▸ **Prompt**
Would you return the data below exactly as it stands, with every picture left out?

▸ **Dataset**
+ + + +

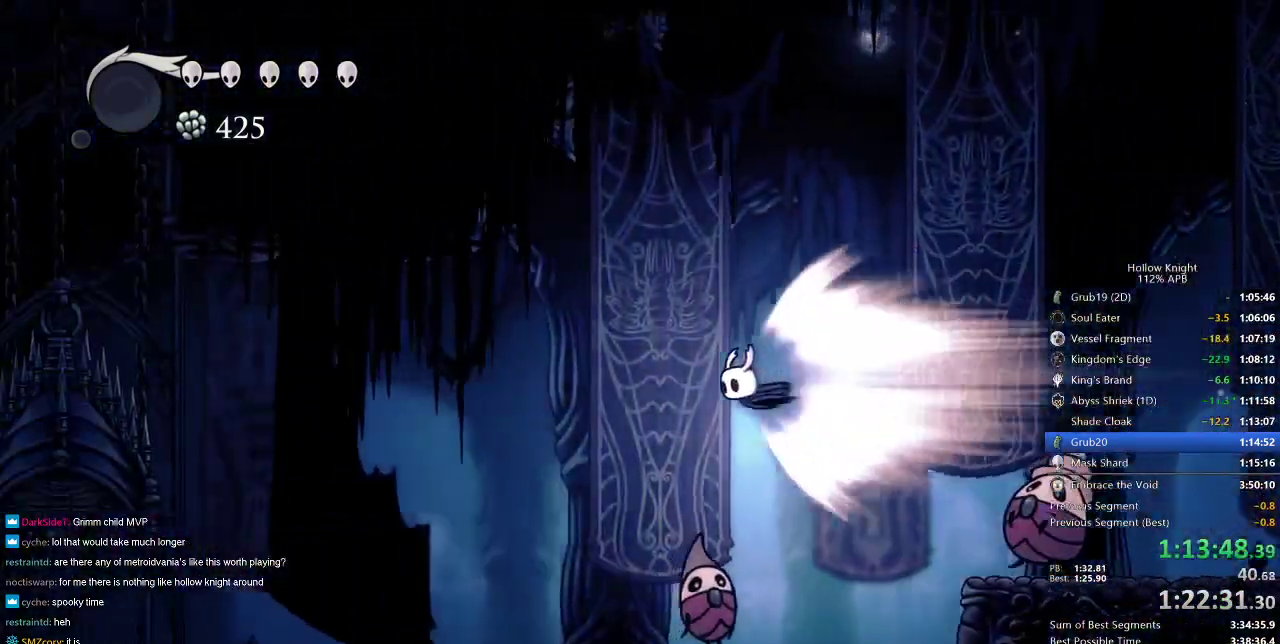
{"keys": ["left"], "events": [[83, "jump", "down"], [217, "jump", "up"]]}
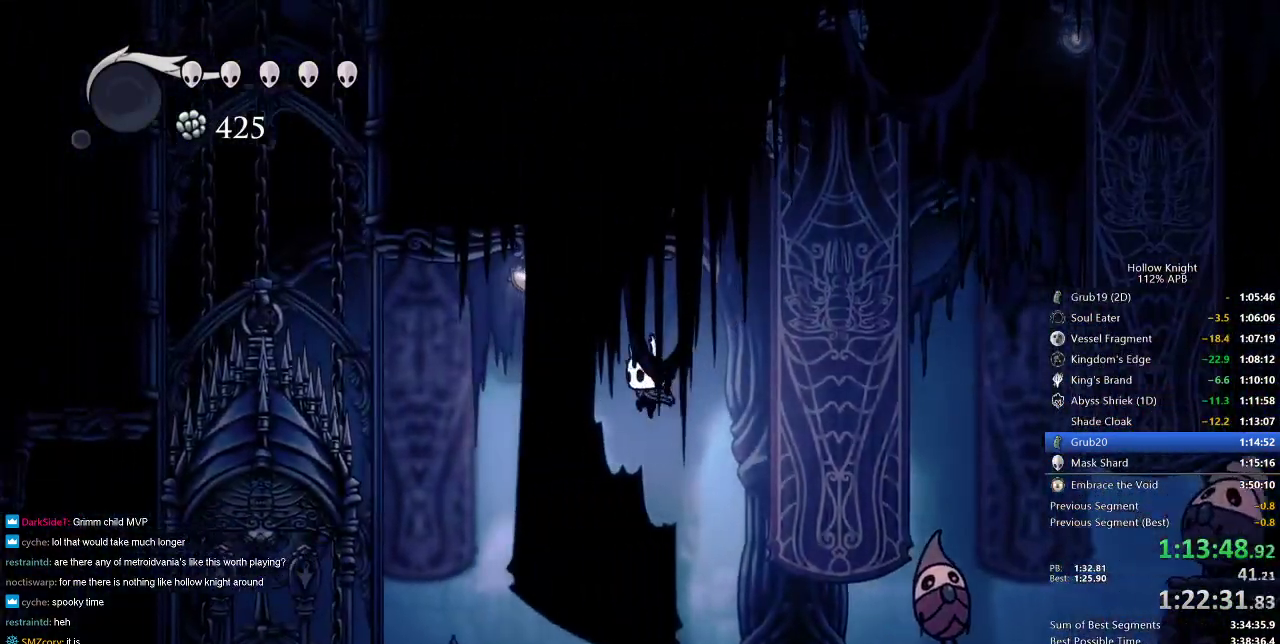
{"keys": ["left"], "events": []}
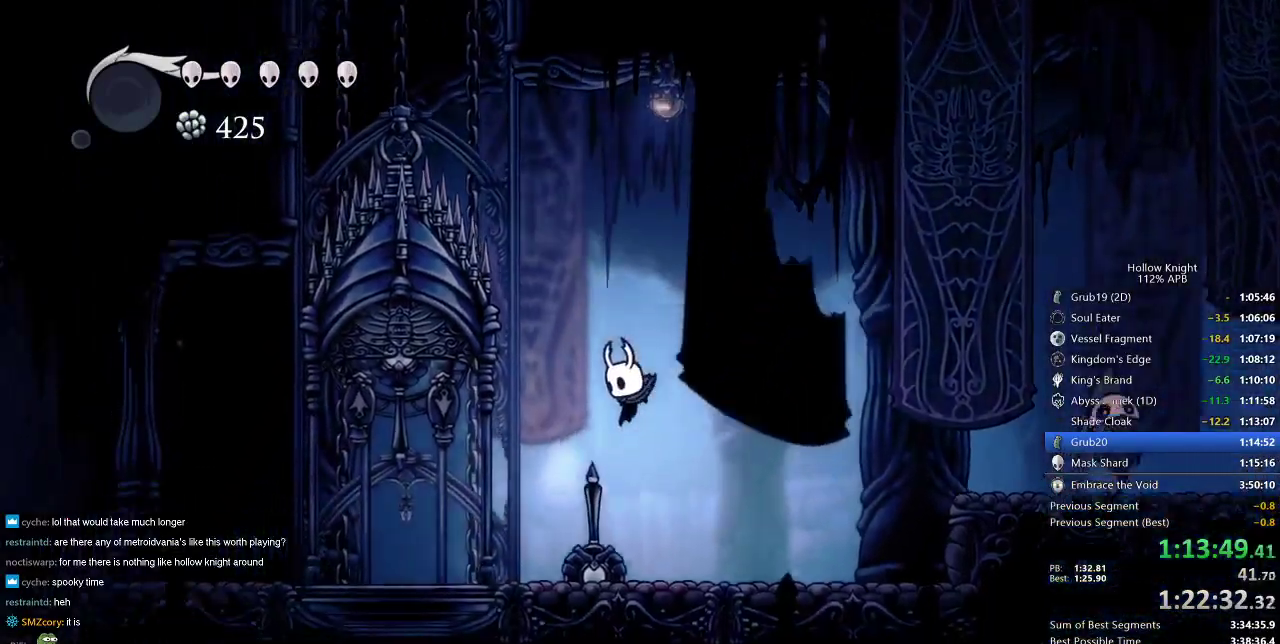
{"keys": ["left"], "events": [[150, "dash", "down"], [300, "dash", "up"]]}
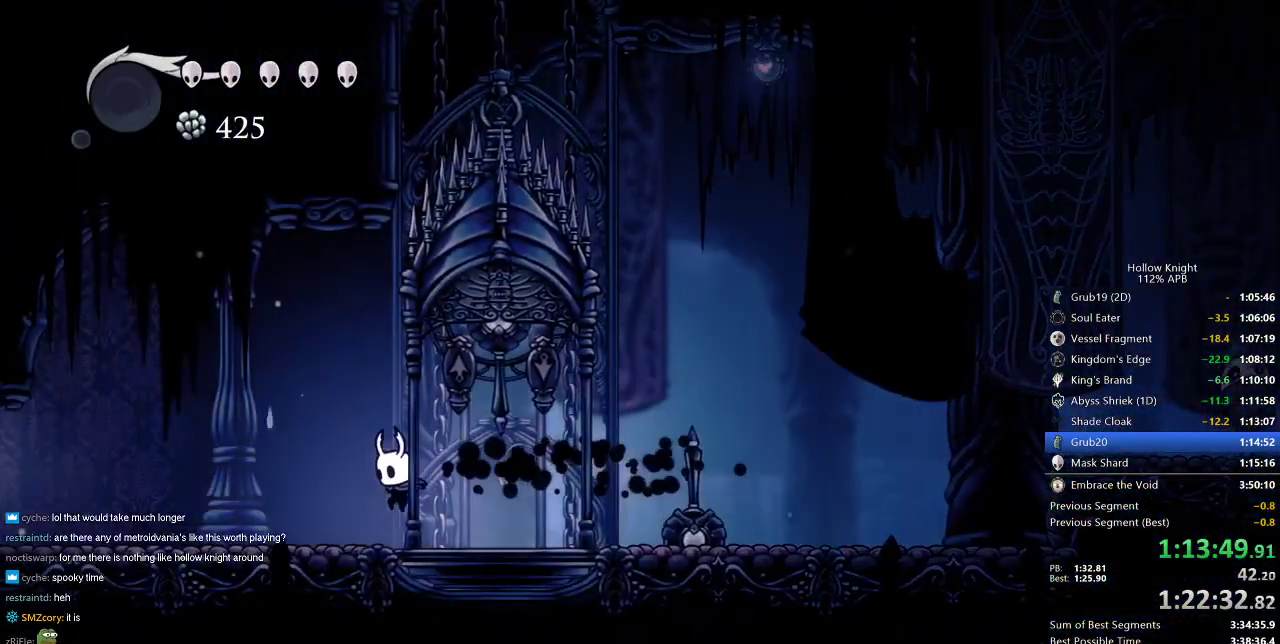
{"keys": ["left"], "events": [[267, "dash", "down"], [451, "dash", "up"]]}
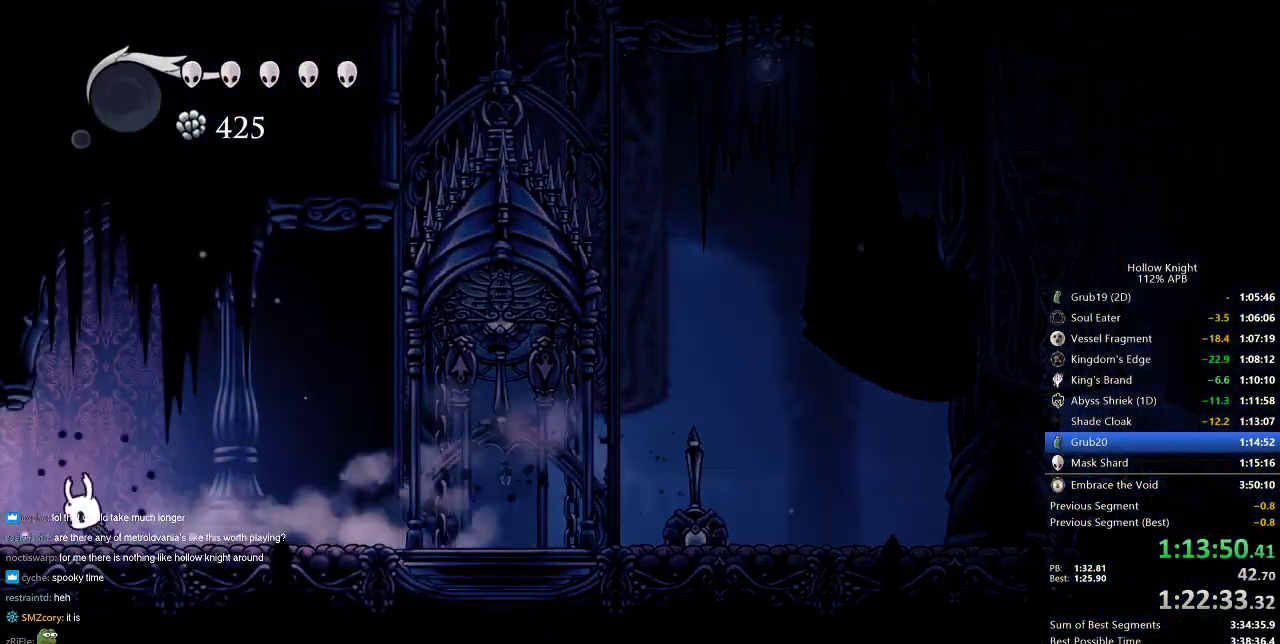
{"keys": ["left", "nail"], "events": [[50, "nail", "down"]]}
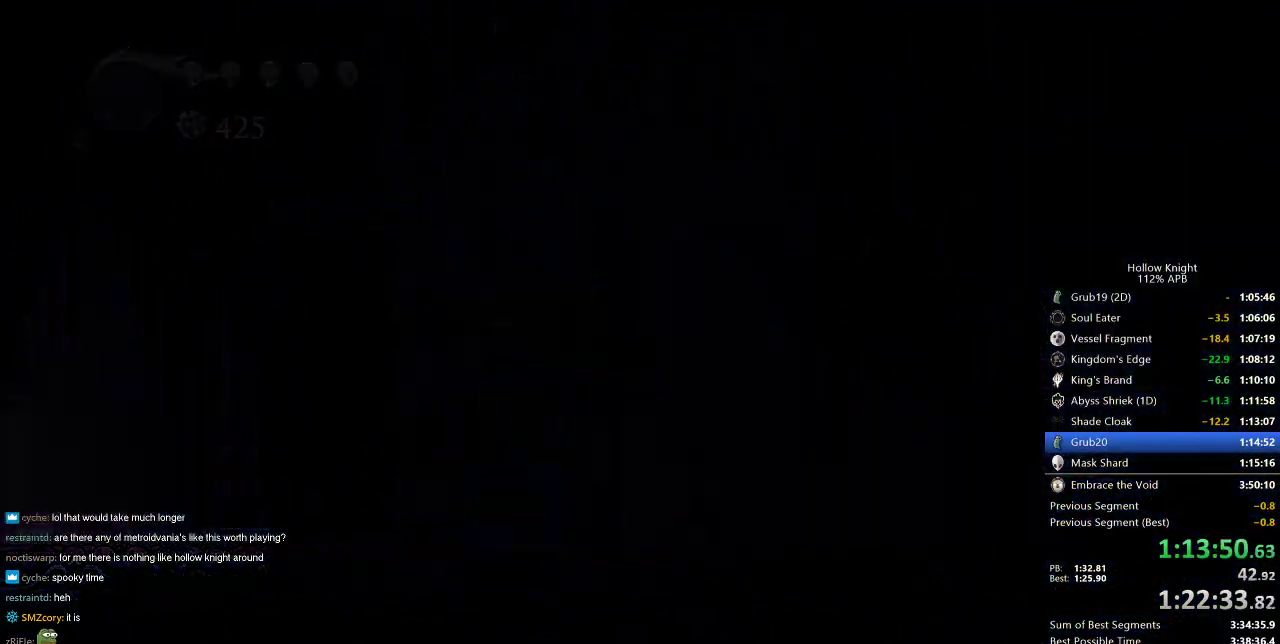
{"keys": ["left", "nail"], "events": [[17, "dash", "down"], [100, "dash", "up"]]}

+ + + +

▸ **Solution for this task**
{"keys": ["left"], "events": [[83, "jump", "down"], [217, "jump", "up"]]}
{"keys": ["left"], "events": []}
{"keys": ["left"], "events": [[150, "dash", "down"], [300, "dash", "up"]]}
{"keys": ["left"], "events": [[267, "dash", "down"], [451, "dash", "up"]]}
{"keys": ["left", "nail"], "events": [[50, "nail", "down"]]}
{"keys": ["left", "nail"], "events": [[17, "dash", "down"], [100, "dash", "up"]]}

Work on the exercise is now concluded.